Cosa significa questo? Che il ricavato delle vendite sarebbe stato poi diviso tra la Ferragni e l’azienda Balocco. Quando il vaso di Pandora è stato aperto ecco che Internet si è lanciato contro l’influencer ed è partita una shitstorm senza precedenti (tra l’altro, si noti come in questa vicenda si dia maggior peso alla presenza della Ferragni che a quella di Balocco: il potere del personal brand!).
La Ferragni sparisce per qualche giorno dalla scena social e poi rientra dicendo che devolverà un milione di euro all’ospedale in questione. Bene questa è un po’ la storia che, seppure non conosciate manco chi sia Chiara Ferragni, ne avete sentito almeno una volta parlare.
Guardiamo un attimo ai numeri: 157 mila persone hanno smesso di seguire il profilo della Ferragni nelle prime due settimane dello scandalo, i dati recenti inoltre mostrano un andamento negativo. La ghigliottina digitale l’ha colpita e non solo: molte grandi aziende che collaboravano con lei hanno interrotto i rapporti.

Ora, sebbene resti una tra le top influencer, è innegabile che la trazione che aveva una volta è persa. Dopo lo scandalo ha avuto una lenta ripresa, il che comunque indica che il recupero sia possibile, ma la strada è tutt’altro che in discesa.
Il Pandoro Gate, quindi, dà una importante lezione di personal brand: se fai cazzate prima o poi si sa e, per quanto solido possa essere il tuo personal brand, internet è pronto far crollare tutto.
Va bene... finché tutto funziona
Un altro disastro che riguarda i personal brand ci porta negli USA, dove incontriamo Papa John’s Pizza. La catena nasce e cresce negli USA ed ottiene anche un ottimo successo, il tutto condito da un volto sempre in primo piano, addirittura sugli scatoli della pizza, il volto del fondatore: John Schnatter.
Pizza pepperoni e miliardi di fatturato, uno scenario da sogno per l’imprenditore, fino a quando non inizia ad inciampare più di una volta: una presa di posizione contro i giocatori della NFL che protestavano durante l’inno e poi ancora durante una conference call del 2018 ecco che usa la “n-word” più di una volta.

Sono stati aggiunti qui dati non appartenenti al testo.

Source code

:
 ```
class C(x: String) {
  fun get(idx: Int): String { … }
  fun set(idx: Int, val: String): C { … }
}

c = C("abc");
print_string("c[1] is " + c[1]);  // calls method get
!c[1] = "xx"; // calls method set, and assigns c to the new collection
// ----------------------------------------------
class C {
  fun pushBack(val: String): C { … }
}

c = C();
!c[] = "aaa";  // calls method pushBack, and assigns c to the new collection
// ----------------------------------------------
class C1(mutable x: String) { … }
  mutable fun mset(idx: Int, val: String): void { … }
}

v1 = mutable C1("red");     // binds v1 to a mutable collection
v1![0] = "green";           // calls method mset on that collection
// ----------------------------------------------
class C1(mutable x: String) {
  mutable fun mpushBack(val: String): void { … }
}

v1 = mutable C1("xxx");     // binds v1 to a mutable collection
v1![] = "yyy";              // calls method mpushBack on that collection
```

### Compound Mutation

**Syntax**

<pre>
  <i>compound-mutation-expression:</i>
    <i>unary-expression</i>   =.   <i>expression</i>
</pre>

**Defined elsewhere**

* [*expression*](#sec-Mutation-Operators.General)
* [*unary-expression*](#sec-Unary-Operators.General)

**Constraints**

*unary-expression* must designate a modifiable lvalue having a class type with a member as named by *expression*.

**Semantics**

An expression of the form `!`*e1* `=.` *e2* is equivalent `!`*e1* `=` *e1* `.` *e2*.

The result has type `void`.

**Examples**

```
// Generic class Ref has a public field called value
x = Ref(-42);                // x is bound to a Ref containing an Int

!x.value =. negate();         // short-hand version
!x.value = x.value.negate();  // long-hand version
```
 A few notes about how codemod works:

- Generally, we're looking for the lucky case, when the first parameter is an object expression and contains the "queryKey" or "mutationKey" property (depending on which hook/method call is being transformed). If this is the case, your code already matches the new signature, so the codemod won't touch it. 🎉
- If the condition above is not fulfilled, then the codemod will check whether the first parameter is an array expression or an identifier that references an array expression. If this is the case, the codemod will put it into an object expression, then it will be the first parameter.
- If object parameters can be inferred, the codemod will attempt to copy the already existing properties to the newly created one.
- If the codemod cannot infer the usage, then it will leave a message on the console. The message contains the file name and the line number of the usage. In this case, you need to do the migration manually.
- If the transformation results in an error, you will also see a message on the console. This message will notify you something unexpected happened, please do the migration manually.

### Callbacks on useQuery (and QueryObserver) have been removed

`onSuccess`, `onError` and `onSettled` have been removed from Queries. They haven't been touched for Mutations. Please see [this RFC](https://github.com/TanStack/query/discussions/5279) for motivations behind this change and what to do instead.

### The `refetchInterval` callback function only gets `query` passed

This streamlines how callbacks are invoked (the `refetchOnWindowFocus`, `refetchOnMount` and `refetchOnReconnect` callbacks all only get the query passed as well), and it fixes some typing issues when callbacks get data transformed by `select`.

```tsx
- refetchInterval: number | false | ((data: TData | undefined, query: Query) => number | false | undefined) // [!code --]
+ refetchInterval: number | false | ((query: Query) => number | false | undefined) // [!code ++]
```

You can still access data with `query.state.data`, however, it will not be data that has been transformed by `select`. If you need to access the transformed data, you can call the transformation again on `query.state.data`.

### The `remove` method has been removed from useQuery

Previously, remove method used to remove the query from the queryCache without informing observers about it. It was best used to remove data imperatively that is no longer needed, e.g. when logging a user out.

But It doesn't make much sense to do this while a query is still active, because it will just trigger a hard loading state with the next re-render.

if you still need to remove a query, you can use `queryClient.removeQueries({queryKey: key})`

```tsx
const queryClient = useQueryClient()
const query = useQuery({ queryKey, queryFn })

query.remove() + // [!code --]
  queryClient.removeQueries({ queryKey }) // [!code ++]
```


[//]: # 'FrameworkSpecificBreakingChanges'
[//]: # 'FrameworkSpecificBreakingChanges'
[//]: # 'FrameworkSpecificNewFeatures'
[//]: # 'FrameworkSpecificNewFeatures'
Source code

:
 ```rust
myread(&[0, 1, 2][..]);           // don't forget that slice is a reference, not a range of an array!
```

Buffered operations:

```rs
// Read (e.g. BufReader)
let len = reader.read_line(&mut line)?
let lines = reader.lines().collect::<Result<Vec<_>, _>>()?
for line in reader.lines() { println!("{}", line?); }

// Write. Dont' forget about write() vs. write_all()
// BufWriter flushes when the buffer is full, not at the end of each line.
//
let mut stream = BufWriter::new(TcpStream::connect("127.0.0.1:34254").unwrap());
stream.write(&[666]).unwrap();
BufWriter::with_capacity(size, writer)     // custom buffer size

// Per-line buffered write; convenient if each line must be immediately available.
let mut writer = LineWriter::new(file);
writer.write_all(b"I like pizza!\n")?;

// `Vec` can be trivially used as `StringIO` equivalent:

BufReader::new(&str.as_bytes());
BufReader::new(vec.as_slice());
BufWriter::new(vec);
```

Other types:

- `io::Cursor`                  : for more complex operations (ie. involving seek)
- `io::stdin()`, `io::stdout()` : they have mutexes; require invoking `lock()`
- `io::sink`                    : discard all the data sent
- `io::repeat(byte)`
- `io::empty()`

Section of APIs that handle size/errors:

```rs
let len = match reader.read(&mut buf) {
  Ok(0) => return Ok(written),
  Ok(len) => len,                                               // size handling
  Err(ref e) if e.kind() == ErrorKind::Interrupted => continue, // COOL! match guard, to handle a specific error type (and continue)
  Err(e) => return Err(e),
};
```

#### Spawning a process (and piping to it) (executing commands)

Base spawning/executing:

Le scuse arrivano ma non basta, il fatturato cala del 13%, che su quasi 2 miliardi di fatturato è un calo importante. Il fondatore sparisce dalla comunicazione dell’azienda, peccato che comunque il danno resta e l’azienda spende milioni per ripulirsi.
Ecco che quando leghi un volto, una persona insomma, ad una azienda, in senso stretto, e quella persona fa qualcosa di stupido, l’azienda ha una crisi da fronteggiare.
Il (falso) mito del “purché se ne parli”
Che sia da un corso di (pseudo) marketing, che sia per sentito dire, avrete familiarità con la frase “purché se ne parli”, ebbene nel caso del personal brand questo è solo un mito.
Potrai dire: “Ma noo! Se tutti parlano si genera passaparolaaa!!1”, sì, vero, ma ora chiudi il corso “Come fare cento milioni di euro in un secondo” e continua a leggere l’articolo.

Oggi è innegabile che il mondo è iperconnesso, e le connessioni, intese come relazioni tra persone, hanno come base principale la fiducia nell’altro. Una persona che inizia la sua ‘carriera’ da influencer lavora sul valore del suo personal brand, e questo valore discende dalla sua credibilità e fiducia.
Nel momento in cui commette un errore, talvolta anche minimo, ecco che la mano invisibile di internet fa il suo lavoro: arriva il linciaggio. Ecco che perdere fiducia e credibilità (ergo iniziare a far parlare male di sé) ha conseguenze non trascurabili per chi vive grazie al suo personal brand: vengono meno le fondamenta, le premesse che tengono in piedi l’ecosistema creato.
Infine, non va sottovalutato l’aspetto più importante della narrazione: la persona dietro al personal brand. Per quanto possa essere preso di mira il suo personaggio, la persona ne subisce gli effetti in toto (pensate che la shitstorm subita da Chiara Ferragni non l’abbia davvero ferita come persona?), inserendo nell’equazione ‘crisi del personal brand’ una nuova variabile: il costo umano, che è tutt’altro che basso.